Dataset entries
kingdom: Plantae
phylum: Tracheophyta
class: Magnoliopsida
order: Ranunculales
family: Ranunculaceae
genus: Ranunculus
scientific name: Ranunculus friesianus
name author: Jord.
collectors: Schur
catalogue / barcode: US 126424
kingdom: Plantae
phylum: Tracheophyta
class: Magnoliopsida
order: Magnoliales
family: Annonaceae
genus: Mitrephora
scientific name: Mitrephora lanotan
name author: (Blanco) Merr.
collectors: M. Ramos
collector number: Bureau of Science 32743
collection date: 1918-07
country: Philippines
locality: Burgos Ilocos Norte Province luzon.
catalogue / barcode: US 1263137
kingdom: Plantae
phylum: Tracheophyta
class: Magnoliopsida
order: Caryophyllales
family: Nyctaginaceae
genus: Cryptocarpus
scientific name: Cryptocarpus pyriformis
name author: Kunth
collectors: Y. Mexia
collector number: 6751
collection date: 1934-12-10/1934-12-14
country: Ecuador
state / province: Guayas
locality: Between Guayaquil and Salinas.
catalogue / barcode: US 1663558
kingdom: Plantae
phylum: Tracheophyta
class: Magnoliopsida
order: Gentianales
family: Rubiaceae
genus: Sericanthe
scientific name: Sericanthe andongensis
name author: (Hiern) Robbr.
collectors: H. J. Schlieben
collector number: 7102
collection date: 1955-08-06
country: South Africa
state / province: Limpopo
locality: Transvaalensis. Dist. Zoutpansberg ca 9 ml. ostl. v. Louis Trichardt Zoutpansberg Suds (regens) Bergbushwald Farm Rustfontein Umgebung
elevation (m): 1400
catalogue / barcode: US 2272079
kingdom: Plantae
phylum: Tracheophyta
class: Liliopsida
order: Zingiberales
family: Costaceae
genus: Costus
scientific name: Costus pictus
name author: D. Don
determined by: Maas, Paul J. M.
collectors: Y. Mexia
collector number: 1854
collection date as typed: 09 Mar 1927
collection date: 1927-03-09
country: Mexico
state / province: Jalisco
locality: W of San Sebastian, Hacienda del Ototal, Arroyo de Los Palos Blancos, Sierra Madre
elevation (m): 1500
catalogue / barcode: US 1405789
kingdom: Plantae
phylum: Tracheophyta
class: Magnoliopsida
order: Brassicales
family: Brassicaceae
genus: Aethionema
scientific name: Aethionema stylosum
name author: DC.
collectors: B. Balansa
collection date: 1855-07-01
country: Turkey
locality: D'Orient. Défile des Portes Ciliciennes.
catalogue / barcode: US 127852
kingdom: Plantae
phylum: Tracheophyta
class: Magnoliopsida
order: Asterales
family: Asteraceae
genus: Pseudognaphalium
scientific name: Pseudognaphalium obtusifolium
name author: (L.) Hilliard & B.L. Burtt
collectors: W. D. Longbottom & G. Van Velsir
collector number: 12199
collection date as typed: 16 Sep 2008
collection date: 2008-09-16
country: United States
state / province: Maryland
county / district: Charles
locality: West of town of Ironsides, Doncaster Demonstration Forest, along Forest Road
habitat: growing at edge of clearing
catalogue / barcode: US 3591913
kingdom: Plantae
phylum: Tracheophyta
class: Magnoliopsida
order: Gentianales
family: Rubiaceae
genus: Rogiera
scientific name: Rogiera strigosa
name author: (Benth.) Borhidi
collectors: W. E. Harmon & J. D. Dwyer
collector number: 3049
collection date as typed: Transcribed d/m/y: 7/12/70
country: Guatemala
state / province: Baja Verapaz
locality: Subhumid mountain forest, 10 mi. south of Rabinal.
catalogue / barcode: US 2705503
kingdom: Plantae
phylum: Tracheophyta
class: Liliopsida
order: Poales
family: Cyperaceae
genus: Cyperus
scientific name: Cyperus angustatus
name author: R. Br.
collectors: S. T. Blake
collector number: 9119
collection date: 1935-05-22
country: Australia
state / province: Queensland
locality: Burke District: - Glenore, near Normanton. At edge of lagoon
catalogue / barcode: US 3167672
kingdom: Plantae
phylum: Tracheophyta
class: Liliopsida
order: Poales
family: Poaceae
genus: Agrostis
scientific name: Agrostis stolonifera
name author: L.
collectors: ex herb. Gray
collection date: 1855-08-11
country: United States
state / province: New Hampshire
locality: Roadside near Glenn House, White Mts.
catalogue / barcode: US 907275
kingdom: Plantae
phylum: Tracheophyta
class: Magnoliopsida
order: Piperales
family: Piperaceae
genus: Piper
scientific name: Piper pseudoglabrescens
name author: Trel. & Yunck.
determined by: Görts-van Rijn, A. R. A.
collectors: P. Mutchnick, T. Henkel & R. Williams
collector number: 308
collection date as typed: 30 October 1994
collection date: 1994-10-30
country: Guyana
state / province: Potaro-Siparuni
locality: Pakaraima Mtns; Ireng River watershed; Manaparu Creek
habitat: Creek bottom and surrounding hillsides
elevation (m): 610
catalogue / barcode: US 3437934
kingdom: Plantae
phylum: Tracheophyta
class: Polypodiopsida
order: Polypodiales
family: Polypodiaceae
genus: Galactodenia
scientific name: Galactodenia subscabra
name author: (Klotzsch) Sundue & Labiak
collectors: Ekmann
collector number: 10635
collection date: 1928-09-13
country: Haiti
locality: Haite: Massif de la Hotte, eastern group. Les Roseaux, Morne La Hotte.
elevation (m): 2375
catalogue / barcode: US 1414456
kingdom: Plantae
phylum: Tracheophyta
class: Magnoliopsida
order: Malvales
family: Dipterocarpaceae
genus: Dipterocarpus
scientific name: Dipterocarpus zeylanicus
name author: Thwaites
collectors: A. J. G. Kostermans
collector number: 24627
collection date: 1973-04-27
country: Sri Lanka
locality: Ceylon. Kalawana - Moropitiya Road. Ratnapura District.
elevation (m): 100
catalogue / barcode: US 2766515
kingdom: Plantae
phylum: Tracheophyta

Your goal » Please repeat the lines starting at the line that contains "locality: Subhumid mountain" and ending at the line that contains "state / province: Queensland", with both of those lines included.

Final answer »
locality: Subhumid mountain forest, 10 mi. south of Rabinal.
catalogue / barcode: US 2705503
kingdom: Plantae
phylum: Tracheophyta
class: Liliopsida
order: Poales
family: Cyperaceae
genus: Cyperus
scientific name: Cyperus angustatus
name author: R. Br.
collectors: S. T. Blake
collector number: 9119
collection date: 1935-05-22
country: Australia
state / province: Queensland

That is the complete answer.